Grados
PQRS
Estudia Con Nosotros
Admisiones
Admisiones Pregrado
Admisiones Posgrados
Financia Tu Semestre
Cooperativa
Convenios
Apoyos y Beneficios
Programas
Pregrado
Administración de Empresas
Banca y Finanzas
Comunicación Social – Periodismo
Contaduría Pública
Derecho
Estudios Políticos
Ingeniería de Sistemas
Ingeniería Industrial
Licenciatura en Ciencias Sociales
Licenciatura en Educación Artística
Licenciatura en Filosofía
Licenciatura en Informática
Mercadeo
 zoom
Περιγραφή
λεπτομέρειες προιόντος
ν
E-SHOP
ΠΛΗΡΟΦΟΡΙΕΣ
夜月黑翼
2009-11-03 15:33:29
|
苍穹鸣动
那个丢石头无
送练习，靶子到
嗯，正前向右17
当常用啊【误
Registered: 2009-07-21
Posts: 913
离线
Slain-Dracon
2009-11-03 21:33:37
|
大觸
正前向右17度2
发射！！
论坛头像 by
#####
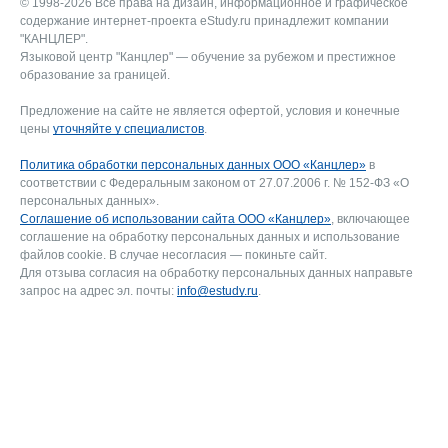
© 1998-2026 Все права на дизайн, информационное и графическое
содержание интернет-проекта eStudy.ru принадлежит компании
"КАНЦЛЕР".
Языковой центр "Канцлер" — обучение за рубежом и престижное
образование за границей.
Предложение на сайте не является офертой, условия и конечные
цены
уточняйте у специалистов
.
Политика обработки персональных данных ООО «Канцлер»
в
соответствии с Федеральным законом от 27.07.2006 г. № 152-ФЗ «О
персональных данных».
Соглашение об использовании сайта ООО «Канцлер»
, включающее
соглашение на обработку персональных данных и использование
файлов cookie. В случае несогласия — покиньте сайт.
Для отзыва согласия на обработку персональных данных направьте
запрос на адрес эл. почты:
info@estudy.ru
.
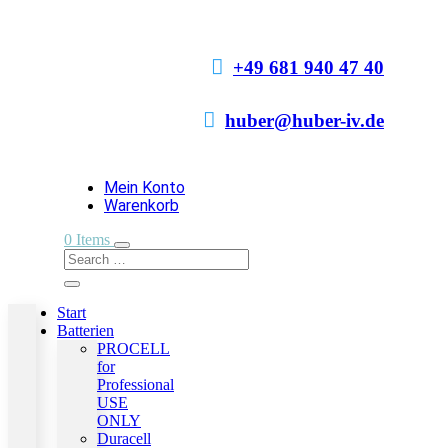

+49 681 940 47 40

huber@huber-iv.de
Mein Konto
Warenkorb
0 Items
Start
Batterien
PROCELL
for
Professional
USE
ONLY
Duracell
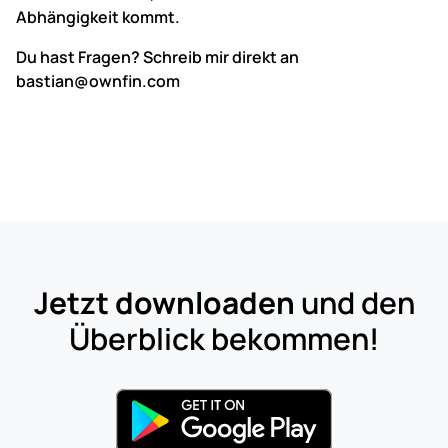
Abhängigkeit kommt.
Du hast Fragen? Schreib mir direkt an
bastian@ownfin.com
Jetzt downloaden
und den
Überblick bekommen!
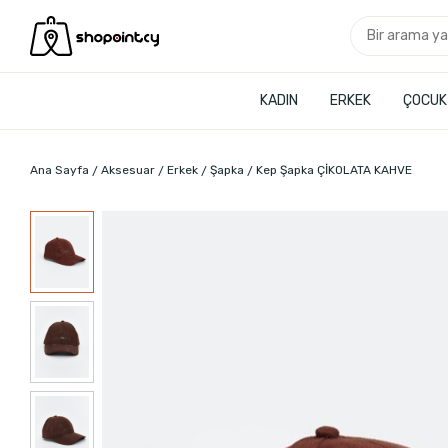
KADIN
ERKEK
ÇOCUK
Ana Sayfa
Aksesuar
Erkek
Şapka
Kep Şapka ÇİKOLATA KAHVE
#####
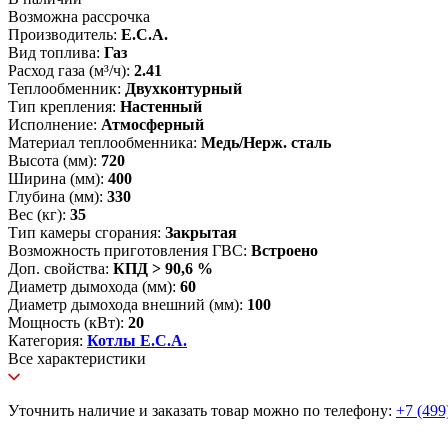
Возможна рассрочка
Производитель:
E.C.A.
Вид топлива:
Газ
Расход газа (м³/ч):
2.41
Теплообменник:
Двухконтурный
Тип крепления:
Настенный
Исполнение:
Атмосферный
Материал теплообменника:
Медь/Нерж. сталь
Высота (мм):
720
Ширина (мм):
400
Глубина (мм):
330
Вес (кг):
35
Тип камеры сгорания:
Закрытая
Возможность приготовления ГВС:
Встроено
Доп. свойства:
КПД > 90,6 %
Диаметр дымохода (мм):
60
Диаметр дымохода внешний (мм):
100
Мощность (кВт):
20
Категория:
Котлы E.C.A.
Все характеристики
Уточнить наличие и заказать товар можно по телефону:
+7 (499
#####
Show every line in the three blocks above that contains the word "обработку", matching case exactly.

Expected output
соглашение на обработку персональных данных и использование
Для отзыва согласия на обработку персональных данных направьте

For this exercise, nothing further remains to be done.